--- ARTICLE ---
◇ ◇ ◇

Over the last three months, the senior staff and I have focused on developing a financial plan for the college that will restore equilibrium to the budget and support a strategic vision for Smith in the decade ahead. Throughout these discussions, I have maintained several core values: the preeminence of the academic program, a continuing investment in initiatives that not only sustain but advance Smith’s academic excellence, and a strong commitment to access and affordability.

Following is a summary of that plan, which we are presenting to the campus for discussion across the college in the course of the spring semester. Let me emphasize at the outset that this is a preliminary plan, not a finished product. It represents our best thinking after carefully weighing competing priorities both among ourselves and in consultation with the Advisory Committee on Resource Allocation (ACRA) and the Committee on Mission and Priorities (CMP).

The plan seeks to achieve two things: it restores financial equilibrium to the budget, and it provides for a number of critical investments in Smith’s future. These include competitive salary increases for faculty and staff, a financial aid budget that continues to meet the full demonstrated need of all enrolled students, and a bond issue that will finance capital improvements, including part of the cost of a new science and engineering building.

As you will recall, I have written twice before -- in March and in September of 2003 -- to provide information about budget matters and to alert you to the seriousness of the fiscal challenges we are facing. Although we have made several important adjustments to our planning assumptions since September, reflecting the improved financial markets and revised projections of the financial need of our students, we still project significant deficits emerging in the near future, of about $3 million in 2004-05 and rising to about $7 million in 2006-07. In the absence of appropriate action, the deficits would continue to increase by more than 10 percent thereafter.

The projected operating deficits stem largely from pressures on the college’s three primary revenue sources -- net comprehensive fee income, endowment income, and current unrestricted gifts. Significant increases in the proportion of students receiving grant aid coupled with larger than expected average grants have decreased our net revenue from comprehensive fees. While the recent strengthening in the financial markets has softened the downturn in endowment income, income from that source will still fail to keep up with the projected growth in expenditures. Under these changed circumstances, the college cannot sustain its current level of expenditure, much less identify funds for new needs.

I am committed to restoring financial equilibrium to the college’s budget. Such equilibrium means more than balancing the budget. It involves ensuring that spending and revenues will not grow at disparate rates over the next several years, creating future deficits. It also means investing adequately in the physical plant to avoid the greater cost of deferred maintenance. Finally, it requires that the college maintain a competitive level of compensation for faculty and staff and continue to invest in initiatives that will strengthen the institution.

◇ ◇ ◇

--- STATED EXERCISE A ---
Which lines of the listing below contain the word "major"? Copy each one.

--- THE DATA ---
◇ ◇ ◇

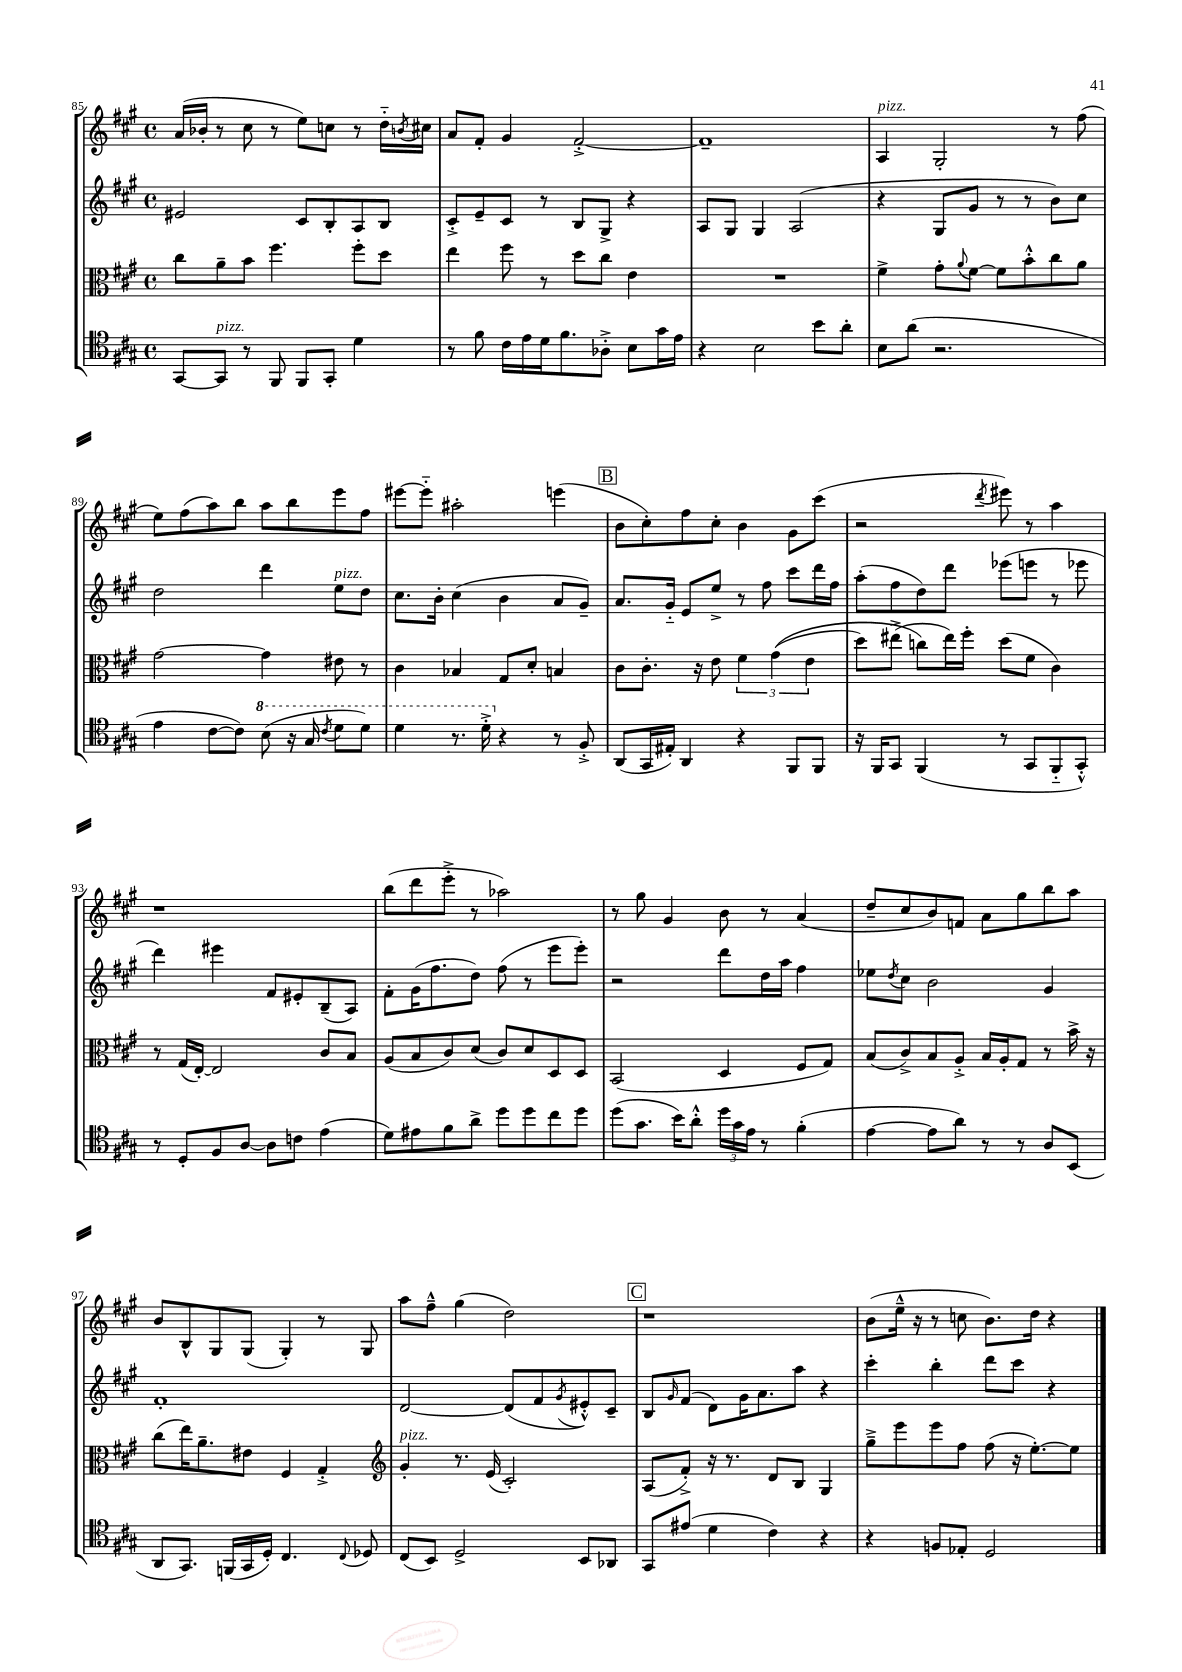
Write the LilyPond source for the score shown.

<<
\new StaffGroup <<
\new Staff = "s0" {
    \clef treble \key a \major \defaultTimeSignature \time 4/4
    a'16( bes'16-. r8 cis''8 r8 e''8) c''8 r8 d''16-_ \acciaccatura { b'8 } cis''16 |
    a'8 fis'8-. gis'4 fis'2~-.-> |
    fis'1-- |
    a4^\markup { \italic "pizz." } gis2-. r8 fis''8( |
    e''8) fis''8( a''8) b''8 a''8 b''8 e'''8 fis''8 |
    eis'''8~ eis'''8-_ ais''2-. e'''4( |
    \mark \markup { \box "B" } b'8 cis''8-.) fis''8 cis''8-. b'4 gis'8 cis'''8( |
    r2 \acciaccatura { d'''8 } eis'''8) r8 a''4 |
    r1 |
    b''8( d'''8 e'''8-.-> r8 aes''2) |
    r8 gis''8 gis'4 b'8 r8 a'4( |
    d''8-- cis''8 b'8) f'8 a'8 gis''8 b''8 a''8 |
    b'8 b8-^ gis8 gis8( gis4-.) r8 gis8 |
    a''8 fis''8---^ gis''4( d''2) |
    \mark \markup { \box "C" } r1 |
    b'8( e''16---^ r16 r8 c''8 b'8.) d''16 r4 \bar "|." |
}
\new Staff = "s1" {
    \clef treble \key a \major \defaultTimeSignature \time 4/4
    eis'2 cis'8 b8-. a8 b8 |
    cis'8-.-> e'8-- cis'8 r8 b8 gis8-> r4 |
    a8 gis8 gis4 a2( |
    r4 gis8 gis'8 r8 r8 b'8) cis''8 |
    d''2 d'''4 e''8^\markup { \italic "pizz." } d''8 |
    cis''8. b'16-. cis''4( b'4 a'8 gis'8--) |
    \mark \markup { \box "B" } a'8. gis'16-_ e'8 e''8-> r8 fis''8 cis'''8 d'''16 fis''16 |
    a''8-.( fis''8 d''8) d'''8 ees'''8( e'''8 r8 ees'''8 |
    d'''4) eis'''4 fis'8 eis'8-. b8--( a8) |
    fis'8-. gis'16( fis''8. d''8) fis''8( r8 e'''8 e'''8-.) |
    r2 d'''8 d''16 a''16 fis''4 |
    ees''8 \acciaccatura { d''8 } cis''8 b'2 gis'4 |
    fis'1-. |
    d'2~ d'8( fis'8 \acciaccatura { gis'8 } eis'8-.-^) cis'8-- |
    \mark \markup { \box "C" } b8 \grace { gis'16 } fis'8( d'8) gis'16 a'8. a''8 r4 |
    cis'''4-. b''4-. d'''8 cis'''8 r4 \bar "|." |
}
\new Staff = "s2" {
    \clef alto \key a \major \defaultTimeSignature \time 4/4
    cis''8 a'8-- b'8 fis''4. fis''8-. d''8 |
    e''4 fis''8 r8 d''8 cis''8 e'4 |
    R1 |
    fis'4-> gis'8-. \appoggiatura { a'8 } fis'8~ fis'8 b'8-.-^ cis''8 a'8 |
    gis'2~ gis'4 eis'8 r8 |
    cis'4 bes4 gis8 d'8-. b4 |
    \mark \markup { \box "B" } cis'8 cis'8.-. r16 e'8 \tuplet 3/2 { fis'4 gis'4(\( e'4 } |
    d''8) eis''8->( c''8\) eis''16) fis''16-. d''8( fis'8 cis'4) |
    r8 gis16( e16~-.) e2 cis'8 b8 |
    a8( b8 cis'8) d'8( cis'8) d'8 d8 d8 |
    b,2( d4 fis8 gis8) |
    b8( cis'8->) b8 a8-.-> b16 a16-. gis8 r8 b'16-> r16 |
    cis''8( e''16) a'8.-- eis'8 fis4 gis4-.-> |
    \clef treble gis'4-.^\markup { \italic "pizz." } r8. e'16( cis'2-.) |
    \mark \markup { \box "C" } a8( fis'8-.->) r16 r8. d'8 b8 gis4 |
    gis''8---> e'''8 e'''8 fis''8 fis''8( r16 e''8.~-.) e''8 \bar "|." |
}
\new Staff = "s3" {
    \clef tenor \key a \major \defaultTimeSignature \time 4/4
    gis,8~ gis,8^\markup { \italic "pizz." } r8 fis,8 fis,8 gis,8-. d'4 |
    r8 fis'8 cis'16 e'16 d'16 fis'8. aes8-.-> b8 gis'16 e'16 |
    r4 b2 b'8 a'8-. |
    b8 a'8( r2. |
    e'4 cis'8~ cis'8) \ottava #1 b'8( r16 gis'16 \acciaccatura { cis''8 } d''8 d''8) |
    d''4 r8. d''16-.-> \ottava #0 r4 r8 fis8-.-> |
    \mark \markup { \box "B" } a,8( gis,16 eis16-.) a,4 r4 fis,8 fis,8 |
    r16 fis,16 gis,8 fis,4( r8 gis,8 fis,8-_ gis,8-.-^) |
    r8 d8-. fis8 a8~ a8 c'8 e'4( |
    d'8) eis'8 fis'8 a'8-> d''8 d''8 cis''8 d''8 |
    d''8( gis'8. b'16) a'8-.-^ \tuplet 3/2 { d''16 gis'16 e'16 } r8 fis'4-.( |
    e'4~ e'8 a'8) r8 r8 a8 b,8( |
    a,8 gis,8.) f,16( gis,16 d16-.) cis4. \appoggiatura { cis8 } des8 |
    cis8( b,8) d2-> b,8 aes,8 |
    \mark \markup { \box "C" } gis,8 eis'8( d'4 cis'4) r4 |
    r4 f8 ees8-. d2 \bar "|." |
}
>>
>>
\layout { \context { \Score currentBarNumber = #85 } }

◇ ◇ ◇

--- STATED EXERCISE B ---
Can you condense the paragraph of the budget letter that begins "The projected operating deficits stem largely" into a short bulleted list that keeps its main facts?

--- RESPONSE A ---
    \clef treble \key a \major \defaultTimeSignature \time 4/4
    \clef treble \key a \major \defaultTimeSignature \time 4/4
    \clef alto \key a \major \defaultTimeSignature \time 4/4
    \clef tenor \key a \major \defaultTimeSignature \time 4/4

--- RESPONSE B ---
- The projected operating deficits come mainly from pressure on the college's three primary revenue sources: net comprehensive fee income, endowment income, and current unrestricted gifts.
- More students are receiving grant aid, and average grants are larger than expected, so net revenue from comprehensive fees has fallen.
- Stronger financial markets have softened the drop in endowment income, but that income will still not keep up with projected growth in expenditures.
- As a result, the college cannot sustain its current level of spending, much less find funds for new needs.